In 1895, John Bell Hatcher described a partial cranial material from the Uinta Formation of Utah, YPM-PU 11242, as the holotype of a new species of brontothere. He tentatively included the taxon as a species of Diplacodon (D. emarginatum), but he noted that "should future discoveries show that there are hornless forms with same dental characters as Diplacodon", it would require a new genus name Protitanotherium.

The genus name is a portmanteau of the Latin word meaning "before" (pro) and Ancient Greek words meaning "giant" (titan) and "beast" (therion). It was later accepted for use by other authors including Osborn (1908) who named a putative second species P. superbum (AMNH 2501) from the same locality, but this species was later synonymized with P. emarginatum.

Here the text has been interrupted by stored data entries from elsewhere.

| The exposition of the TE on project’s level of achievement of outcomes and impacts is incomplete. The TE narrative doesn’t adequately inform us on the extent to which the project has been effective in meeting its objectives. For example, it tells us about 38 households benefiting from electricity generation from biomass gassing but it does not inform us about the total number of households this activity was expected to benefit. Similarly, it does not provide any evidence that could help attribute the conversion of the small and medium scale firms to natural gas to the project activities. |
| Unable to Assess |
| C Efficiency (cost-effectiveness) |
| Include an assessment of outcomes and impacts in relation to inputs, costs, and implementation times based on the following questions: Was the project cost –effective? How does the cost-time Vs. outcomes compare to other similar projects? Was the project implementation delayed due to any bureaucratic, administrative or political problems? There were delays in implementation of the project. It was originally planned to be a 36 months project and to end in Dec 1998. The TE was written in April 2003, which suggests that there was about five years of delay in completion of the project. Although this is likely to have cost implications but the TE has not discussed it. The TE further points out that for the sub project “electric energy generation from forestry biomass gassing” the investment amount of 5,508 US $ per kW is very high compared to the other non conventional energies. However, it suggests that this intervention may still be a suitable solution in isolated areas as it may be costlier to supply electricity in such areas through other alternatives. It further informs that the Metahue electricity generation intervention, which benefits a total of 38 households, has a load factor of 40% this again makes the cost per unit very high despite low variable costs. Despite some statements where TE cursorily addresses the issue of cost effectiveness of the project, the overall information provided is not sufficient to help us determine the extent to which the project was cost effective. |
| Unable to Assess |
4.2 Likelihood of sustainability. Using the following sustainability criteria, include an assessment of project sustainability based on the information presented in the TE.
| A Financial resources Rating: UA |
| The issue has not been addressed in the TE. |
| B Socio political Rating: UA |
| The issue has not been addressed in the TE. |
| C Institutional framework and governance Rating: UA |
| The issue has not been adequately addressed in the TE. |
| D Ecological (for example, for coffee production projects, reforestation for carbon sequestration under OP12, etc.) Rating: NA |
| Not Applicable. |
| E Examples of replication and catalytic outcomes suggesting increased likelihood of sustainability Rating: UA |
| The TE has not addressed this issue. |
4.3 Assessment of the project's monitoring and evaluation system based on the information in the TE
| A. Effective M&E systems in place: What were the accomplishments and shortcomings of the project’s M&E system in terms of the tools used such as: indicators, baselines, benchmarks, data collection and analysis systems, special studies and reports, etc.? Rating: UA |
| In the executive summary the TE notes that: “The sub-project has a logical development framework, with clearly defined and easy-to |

It was once claimed that Sthenodectes australis (TMM 41723-3) described by Wilson (1977) from the Pruett Formation of Texas and some skull specimens from other formations (Uinta Formation, Wiggins Formation and Devil's Graveyard Formation) might represent a single taxon similar to P. emarginatum, but Mihlbachler suggested that Sthenodectes australis is synonymous with P. emarginatum and redescribed the Wiggins Formation specimen (AMNH 117163), previously referred to as cf. Protitanotherium, as the holotype of Diplacodon gigan. Fragmentary brontothere specimens from the middle to late Eocene strata of North Korea were named as P. koreanicum by Takai (1939), but this species is now considered as a nomen dubium.